WHAT IS EXPECTED ::
Write out every single entry exactly.

Start of DATA PROVIDED

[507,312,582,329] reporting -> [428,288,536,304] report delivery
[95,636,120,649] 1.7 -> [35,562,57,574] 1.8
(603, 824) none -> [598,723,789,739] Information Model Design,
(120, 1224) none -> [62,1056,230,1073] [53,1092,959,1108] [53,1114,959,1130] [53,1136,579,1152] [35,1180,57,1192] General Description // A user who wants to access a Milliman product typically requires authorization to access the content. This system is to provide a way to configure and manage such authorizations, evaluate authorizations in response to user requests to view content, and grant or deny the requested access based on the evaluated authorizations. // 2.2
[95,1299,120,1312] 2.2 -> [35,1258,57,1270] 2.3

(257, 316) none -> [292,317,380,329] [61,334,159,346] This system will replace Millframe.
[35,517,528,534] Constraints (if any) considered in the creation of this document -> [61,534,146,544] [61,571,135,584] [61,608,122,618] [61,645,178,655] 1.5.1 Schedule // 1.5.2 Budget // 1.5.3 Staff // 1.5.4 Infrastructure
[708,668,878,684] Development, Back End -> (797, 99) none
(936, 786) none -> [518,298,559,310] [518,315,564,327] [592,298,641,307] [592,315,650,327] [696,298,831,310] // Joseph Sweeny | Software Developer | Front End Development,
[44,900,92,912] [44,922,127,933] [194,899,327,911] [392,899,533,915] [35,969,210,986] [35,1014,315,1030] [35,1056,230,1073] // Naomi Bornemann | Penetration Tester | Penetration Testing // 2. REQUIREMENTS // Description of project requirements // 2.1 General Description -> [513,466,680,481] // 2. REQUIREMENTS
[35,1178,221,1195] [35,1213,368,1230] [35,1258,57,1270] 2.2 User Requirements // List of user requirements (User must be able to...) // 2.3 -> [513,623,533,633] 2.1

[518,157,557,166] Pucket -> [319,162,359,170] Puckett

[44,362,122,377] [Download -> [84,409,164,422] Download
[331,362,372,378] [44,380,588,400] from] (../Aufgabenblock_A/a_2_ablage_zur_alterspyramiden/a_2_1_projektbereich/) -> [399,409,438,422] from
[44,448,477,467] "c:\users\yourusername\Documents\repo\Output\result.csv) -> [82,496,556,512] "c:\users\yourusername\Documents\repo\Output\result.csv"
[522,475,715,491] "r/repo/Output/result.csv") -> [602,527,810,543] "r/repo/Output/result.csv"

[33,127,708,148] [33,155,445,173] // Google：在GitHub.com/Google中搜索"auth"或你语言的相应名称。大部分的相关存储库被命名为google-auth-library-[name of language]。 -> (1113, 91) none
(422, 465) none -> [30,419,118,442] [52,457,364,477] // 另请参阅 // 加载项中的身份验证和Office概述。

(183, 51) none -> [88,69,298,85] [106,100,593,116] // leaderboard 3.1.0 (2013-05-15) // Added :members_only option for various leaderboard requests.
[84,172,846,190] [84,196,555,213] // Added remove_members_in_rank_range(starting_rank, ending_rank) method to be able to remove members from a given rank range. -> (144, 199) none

End of DATA PROVIDED

ANSWER SPACE ::
[507,312,582,329] reporting -> [428,288,536,304] report delivery
[95,636,120,649] 1.7 -> [35,562,57,574] 1.8
(603, 824) none -> [598,723,789,739] Information Model Design,
(120, 1224) none -> [62,1056,230,1073] [53,1092,959,1108] [53,1114,959,1130] [53,1136,579,1152] [35,1180,57,1192] General Description // A user who wants to access a Milliman product typically requires authorization to access the content. This system is to provide a way to configure and manage such authorizations, evaluate authorizations in response to user requests to view content, and grant or deny the requested access based on the evaluated authorizations. // 2.2
[95,1299,120,1312] 2.2 -> [35,1258,57,1270] 2.3

(257, 316) none -> [292,317,380,329] [61,334,159,346] This system will replace Millframe.
[35,517,528,534] Constraints (if any) considered in the creation of this document -> [61,534,146,544] [61,571,135,584] [61,608,122,618] [61,645,178,655] 1.5.1 Schedule // 1.5.2 Budget // 1.5.3 Staff // 1.5.4 Infrastructure
[708,668,878,684] Development, Back End -> (797, 99) none
(936, 786) none -> [518,298,559,310] [518,315,564,327] [592,298,641,307] [592,315,650,327] [696,298,831,310] // Joseph Sweeny | Software Developer | Front End Development,
[44,900,92,912] [44,922,127,933] [194,899,327,911] [392,899,533,915] [35,969,210,986] [35,1014,315,1030] [35,1056,230,1073] // Naomi Bornemann | Penetration Tester | Penetration Testing // 2. REQUIREMENTS // Description of project requirements // 2.1 General Description -> [513,466,680,481] // 2. REQUIREMENTS
[35,1178,221,1195] [35,1213,368,1230] [35,1258,57,1270] 2.2 User Requirements // List of user requirements (User must be able to...) // 2.3 -> [513,623,533,633] 2.1

[518,157,557,166] Pucket -> [319,162,359,170] Puckett

[44,362,122,377] [Download -> [84,409,164,422] Download
[331,362,372,378] [44,380,588,400] from] (../Aufgabenblock_A/a_2_ablage_zur_alterspyramiden/a_2_1_projektbereich/) -> [399,409,438,422] from
[44,448,477,467] "c:\users\yourusername\Documents\repo\Output\result.csv) -> [82,496,556,512] "c:\users\yourusername\Documents\repo\Output\result.csv"
[522,475,715,491] "r/repo/Output/result.csv") -> [602,527,810,543] "r/repo/Output/result.csv"

[33,127,708,148] [33,155,445,173] // Google：在GitHub.com/Google中搜索"auth"或你语言的相应名称。大部分的相关存储库被命名为google-auth-library-[name of language]。 -> (1113, 91) none
(422, 465) none -> [30,419,118,442] [52,457,364,477] // 另请参阅 // 加载项中的身份验证和Office概述。

(183, 51) none -> [88,69,298,85] [106,100,593,116] // leaderboard 3.1.0 (2013-05-15) // Added :members_only option for various leaderboard requests.
[84,172,846,190] [84,196,555,213] // Added remove_members_in_rank_range(starting_rank, ending_rank) method to be able to remove members from a given rank range. -> (144, 199) none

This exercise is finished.